PROBLEM TO SOLVE »
Restate word for word the lines of the listing below, from its first line through the line with "4. **Wait Period**: User", without the pictures.
*** Opening of RECORDS PROVIDED ***
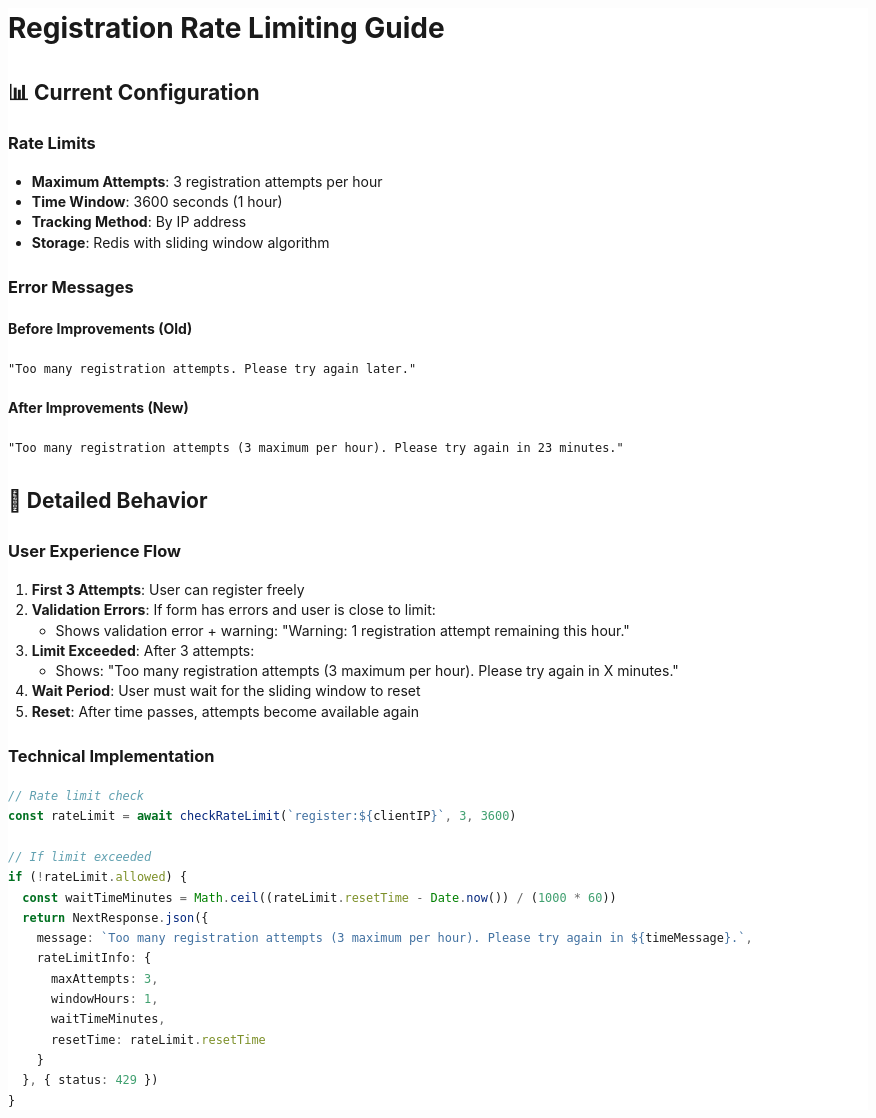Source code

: # Registration Rate Limiting Guide

## 📊 Current Configuration

### Rate Limits
- **Maximum Attempts**: 3 registration attempts per hour
- **Time Window**: 3600 seconds (1 hour)
- **Tracking Method**: By IP address
- **Storage**: Redis with sliding window algorithm

### Error Messages

#### Before Improvements (Old)
```
"Too many registration attempts. Please try again later."
```

#### After Improvements (New)
```
"Too many registration attempts (3 maximum per hour). Please try again in 23 minutes."
```

## 🎯 Detailed Behavior

### User Experience Flow

1. **First 3 Attempts**: User can register freely
2. **Validation Errors**: If form has errors and user is close to limit:
   - Shows validation error + warning: "Warning: 1 registration attempt remaining this hour."
3. **Limit Exceeded**: After 3 attempts:
   - Shows: "Too many registration attempts (3 maximum per hour). Please try again in X minutes."
4. **Wait Period**: User must wait for the sliding window to reset
5. **Reset**: After time passes, attempts become available again

### Technical Implementation

```typescript
// Rate limit check
const rateLimit = await checkRateLimit(`register:${clientIP}`, 3, 3600)

// If limit exceeded
if (!rateLimit.allowed) {
  const waitTimeMinutes = Math.ceil((rateLimit.resetTime - Date.now()) / (1000 * 60))
  return NextResponse.json({
    message: `Too many registration attempts (3 maximum per hour). Please try again in ${timeMessage}.`,
    rateLimitInfo: {
      maxAttempts: 3,
      windowHours: 1,
      waitTimeMinutes,
      resetTime: rateLimit.resetTime
    }
  }, { status: 429 })
}
```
*** Close of RECORDS PROVIDED ***
ANSWER AREA »
Source code

: # Registration Rate Limiting Guide

## 📊 Current Configuration

### Rate Limits
- **Maximum Attempts**: 3 registration attempts per hour
- **Time Window**: 3600 seconds (1 hour)
- **Tracking Method**: By IP address
- **Storage**: Redis with sliding window algorithm

### Error Messages

#### Before Improvements (Old)
```
"Too many registration attempts. Please try again later."
```

#### After Improvements (New)
```
"Too many registration attempts (3 maximum per hour). Please try again in 23 minutes."
```

## 🎯 Detailed Behavior

### User Experience Flow

1. **First 3 Attempts**: User can register freely
2. **Validation Errors**: If form has errors and user is close to limit:
   - Shows validation error + warning: "Warning: 1 registration attempt remaining this hour."
3. **Limit Exceeded**: After 3 attempts:
   - Shows: "Too many registration attempts (3 maximum per hour). Please try again in X minutes."
4. **Wait Period**: User must wait for the sliding window to reset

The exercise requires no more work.